Italian Wedding Soup Recipe with Turkey Meatballs
Prep time: 
Cook time: 
Total time: 
  • For the Meatballs
  • 3 slices of white bread
  • ½ cup milk
  • 1 egg
  • 2-1/2 tbsp of grated Parmesan, Romano and Asiago cheese blend
  • salt and pepper to taste
  • ½ tsp dried parsley
  • ½ cup grated fresh onion
  • Soup
  • 3 tbsp olive oil
  • 1 cup diced onion
  • 2 carrots sliced thin
  • 3 cloves garlic
  • 1 pinch red pepper flake (more or less to taste)
  • ½ tsp dried basil
  • ½ tsp dried oregano
  • ½ tsp dried parsley
  • 2-1/2 quarts chicken stock
  • 2 cups fresh spinach
  • 1 cup orzo - more or less to taste
  • Salt and pepper to taste
  1. Meatballs:
  2. In a large bowl combine milk, salt, pepper and egg until incorporated.
  3. Add cubed bread and allow to absorb completely.
  4. Add parsley, grated onion, cheeses and ground turkey and gently mix until well combined.
  5. Remove the mixture in heaping tablespoons and roll in the palms of your hand until the meatballs are round in shape. Repeat for remaining meat mixture. You can do this ahead of time and keep in the refrigerator until they are needed. If you want a soup with lots of meatballs you can use all of them, or set meatballs on a sheet pan in the freezer and then transfer to a freezer safe bag once frozen for another time.
  6. Soup:
  7. Add olive oil to a medium soup pot and saute the onion and carrots until the onions are translucent.

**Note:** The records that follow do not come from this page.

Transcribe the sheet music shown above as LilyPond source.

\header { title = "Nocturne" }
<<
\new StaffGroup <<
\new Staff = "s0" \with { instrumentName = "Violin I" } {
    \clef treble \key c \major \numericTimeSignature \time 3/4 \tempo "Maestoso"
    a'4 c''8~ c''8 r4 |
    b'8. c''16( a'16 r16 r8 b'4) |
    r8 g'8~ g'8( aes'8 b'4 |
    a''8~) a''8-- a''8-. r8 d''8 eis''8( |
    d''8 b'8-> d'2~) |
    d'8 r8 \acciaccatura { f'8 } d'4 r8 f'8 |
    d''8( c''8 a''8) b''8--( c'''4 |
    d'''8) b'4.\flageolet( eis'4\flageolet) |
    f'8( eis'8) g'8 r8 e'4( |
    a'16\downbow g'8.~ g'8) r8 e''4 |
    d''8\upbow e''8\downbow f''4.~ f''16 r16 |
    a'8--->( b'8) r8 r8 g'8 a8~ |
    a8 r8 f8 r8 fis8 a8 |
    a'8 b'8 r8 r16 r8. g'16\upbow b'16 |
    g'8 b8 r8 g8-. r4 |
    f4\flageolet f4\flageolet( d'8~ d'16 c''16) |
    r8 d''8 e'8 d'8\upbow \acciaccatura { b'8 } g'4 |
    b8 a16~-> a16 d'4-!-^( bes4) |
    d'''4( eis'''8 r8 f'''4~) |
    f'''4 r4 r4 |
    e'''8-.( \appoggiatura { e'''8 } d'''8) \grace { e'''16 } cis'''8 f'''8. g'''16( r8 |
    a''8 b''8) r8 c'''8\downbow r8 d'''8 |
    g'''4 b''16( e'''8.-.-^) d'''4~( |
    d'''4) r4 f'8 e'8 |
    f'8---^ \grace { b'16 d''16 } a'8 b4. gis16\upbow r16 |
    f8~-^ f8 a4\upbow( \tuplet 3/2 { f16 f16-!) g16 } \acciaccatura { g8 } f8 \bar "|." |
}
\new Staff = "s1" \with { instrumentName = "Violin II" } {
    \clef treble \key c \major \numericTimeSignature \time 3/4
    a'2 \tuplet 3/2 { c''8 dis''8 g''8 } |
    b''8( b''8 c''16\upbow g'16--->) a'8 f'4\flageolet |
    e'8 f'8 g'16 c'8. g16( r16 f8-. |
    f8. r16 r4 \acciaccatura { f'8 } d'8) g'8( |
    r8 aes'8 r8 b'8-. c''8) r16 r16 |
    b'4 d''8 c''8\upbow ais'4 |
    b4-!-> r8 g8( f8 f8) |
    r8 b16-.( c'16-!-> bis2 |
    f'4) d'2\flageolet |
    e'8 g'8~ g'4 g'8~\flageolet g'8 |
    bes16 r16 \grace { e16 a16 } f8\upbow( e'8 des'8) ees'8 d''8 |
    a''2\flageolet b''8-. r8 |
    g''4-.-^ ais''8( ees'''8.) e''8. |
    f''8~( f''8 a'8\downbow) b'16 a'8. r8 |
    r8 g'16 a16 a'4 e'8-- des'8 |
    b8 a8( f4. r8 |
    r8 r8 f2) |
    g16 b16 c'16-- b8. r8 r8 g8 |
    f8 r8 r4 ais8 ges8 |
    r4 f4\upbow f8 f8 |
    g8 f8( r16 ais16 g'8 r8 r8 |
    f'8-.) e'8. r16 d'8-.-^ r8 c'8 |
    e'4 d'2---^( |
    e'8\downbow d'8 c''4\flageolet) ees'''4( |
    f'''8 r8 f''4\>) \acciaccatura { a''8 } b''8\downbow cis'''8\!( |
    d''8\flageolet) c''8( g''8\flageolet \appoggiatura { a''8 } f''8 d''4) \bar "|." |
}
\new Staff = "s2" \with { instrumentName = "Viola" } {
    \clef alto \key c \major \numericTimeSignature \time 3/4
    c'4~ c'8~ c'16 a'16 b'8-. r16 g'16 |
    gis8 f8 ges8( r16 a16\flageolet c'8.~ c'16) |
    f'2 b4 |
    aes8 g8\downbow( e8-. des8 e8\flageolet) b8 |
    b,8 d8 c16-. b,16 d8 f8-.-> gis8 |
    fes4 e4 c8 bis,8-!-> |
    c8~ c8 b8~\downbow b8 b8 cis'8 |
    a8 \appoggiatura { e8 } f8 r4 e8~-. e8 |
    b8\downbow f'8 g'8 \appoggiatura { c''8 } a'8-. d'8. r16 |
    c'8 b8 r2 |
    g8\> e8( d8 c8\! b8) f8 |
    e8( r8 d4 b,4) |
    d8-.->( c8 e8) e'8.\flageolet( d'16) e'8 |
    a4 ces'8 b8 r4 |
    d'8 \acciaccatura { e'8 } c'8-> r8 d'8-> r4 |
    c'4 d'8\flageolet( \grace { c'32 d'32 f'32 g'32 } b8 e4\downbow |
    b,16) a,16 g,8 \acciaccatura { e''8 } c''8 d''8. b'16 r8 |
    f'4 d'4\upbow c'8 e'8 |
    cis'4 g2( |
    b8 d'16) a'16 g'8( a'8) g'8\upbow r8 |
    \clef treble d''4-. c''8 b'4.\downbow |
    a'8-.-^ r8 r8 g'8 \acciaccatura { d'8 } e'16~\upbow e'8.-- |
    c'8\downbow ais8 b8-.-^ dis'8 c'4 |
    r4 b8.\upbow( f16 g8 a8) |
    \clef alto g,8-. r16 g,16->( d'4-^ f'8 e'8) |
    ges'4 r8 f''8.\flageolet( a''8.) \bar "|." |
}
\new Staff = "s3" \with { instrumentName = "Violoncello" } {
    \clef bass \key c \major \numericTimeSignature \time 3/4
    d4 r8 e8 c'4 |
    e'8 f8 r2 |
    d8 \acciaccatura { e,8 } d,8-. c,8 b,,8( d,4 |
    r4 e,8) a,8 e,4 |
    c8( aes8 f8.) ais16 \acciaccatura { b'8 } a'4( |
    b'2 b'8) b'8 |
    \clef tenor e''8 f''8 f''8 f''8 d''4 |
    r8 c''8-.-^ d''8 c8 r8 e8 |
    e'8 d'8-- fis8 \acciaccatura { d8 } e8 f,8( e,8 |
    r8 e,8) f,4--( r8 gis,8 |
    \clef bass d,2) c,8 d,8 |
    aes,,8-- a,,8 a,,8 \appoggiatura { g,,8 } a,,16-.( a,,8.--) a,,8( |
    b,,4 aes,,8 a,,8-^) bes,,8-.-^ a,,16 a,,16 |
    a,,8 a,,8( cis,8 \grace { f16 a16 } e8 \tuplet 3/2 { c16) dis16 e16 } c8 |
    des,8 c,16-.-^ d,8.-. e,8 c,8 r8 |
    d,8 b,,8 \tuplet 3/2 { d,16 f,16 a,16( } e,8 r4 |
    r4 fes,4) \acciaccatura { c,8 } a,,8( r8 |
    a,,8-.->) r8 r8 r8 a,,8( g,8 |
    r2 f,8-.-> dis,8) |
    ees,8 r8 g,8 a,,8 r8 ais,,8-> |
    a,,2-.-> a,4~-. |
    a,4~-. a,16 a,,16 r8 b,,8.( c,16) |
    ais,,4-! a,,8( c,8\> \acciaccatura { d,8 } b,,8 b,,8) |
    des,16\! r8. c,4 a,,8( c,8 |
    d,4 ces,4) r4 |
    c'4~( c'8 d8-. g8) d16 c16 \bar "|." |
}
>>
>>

  8. Add garlic and pepper flake, dried herbs; stir and cook for 30 seconds being sure not to burn the garlic or herbs.
  9. Add stock and bring to a simmer.
  10. Add meatballs and cook for 25 minutes.
  11. Add spinach and stir it in until wilted.
  12. Add orzo and cook until al dente, about 6-8 minutes.
  13. Taste soup and add any desired additional salt and pepper
  14. Serve with grated Parmesan cheese.